The Goods and Services Tax (GST) department has filed a petition in the Supreme Court seeking review of its judgment on Safari Retreats.
The move is being viewed as a strategy to substantiate the retrospective amendment proposed by the GST Council in its 55th meeting to replace ‘plant or machinery’ with the term ‘plant and machinery,’ as constitutional.
The question pertained to whether the explanation that laid down the meaning of the expression “plant and machinery” in Section 17 would apply to the expression “plant or machinery” used in Section 17 (5)(d) of the CGST Act.
The expression “plant and machinery” appeared at 10 different places in Chapters V (Input Tax Credit) and VI (Tax Invoice, Credit and Debit Notes) of the Act.
The department argued that the expression “plant or machinery” appeared only in clause (d) of Section 17(5). Use of the word “or” in clause (d) was a mistake of the legislature, it added.
The assessee contended that in the Model GST Law, which the GST Council Secretariat circulated in November 2016 to invite suggestions and comments from the public, the expression ‘plant and machinery’ was used in clauses (c) and (d).

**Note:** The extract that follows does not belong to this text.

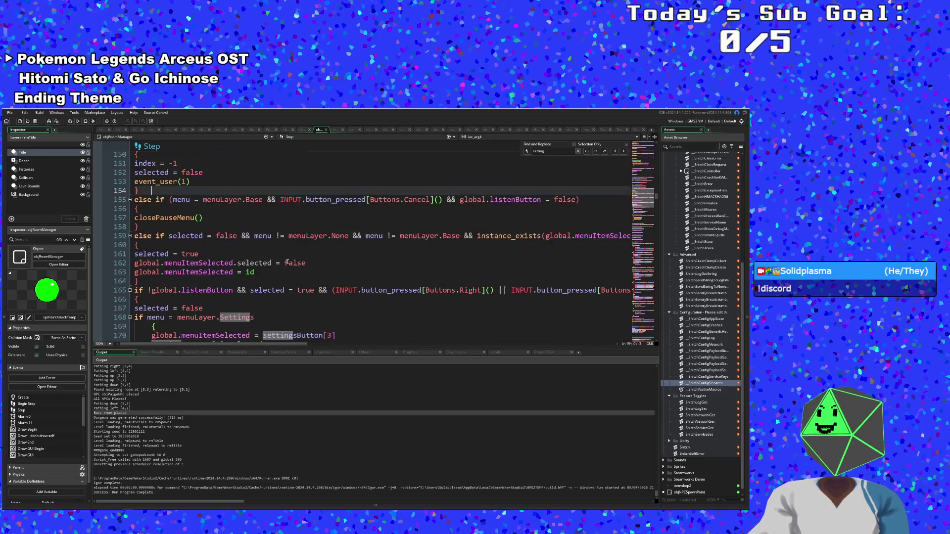
# Switch the editor to objRoomManager's User Event 0 via the event dropdown.
pyautogui.click(286, 137)
pyautogui.scroll(-3, 297, 174)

However, while enacting the CGST Act, the legislature was consciously chosen to use the expression “plant or machinery” only in clause (d).

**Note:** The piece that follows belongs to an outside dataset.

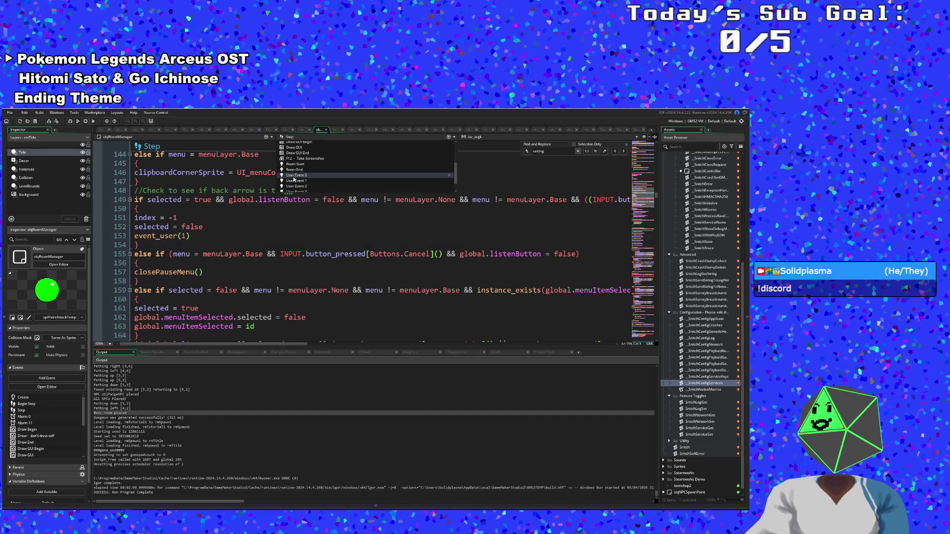
pyautogui.click(293, 177)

In Chief Commissioner Of Central Goods And Service Tax And Ors. vs M/S Safari Retreats Private Limited And Ors case, the Supreme Court ruled that builders were eligible for input tax credit (ITC) on construction costs if a building was constructed for renting services.
The Bench of Justice Abhay Oka and Justice Sanjay Karol applied the functionality test to determine the availability of input tax credit while distinguishing between the definitions of ‘plant or machinery’ and ‘plant and machinery’.

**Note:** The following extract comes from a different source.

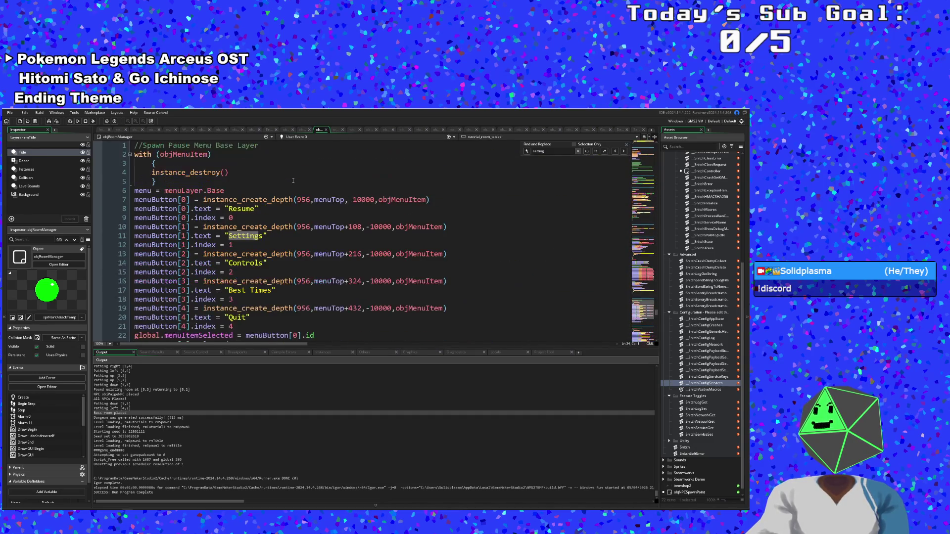
# Change button 9's type from Select to Checkbox on line 45.
pyautogui.click(274, 246)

It held that if the construction of a building was essential for carrying out an activity of supplying services such as renting or giving on lease or other transactions in respect of the buildings or part thereof which were covered by clauses 2 and 5 of the Schedule 2 of the CGST Act, the building could be held as a plant.
CBIC Chairman Sanjay Kumar Agarwal had recently said that there was error In drafting of the GST Act, 2017.
Addressing the press conference of the 55th GST Council Meet, Agarwal, replying to a query regarding the Safari Retreats verdict, said that it was a pure drafting error because the term ‘Plant and Machinery’ had been used at 11 places.
Only in one place, it has been mentioned as ‘Plant or Machinery’, so the drafting error has to be corrected with effect from July 1, 2017. This would require amendment in the GST Act, he added.
The GST Council proposed amending the GST Act retrospectively to address the implications of the Apex Court verdict in the Safari Retreats case.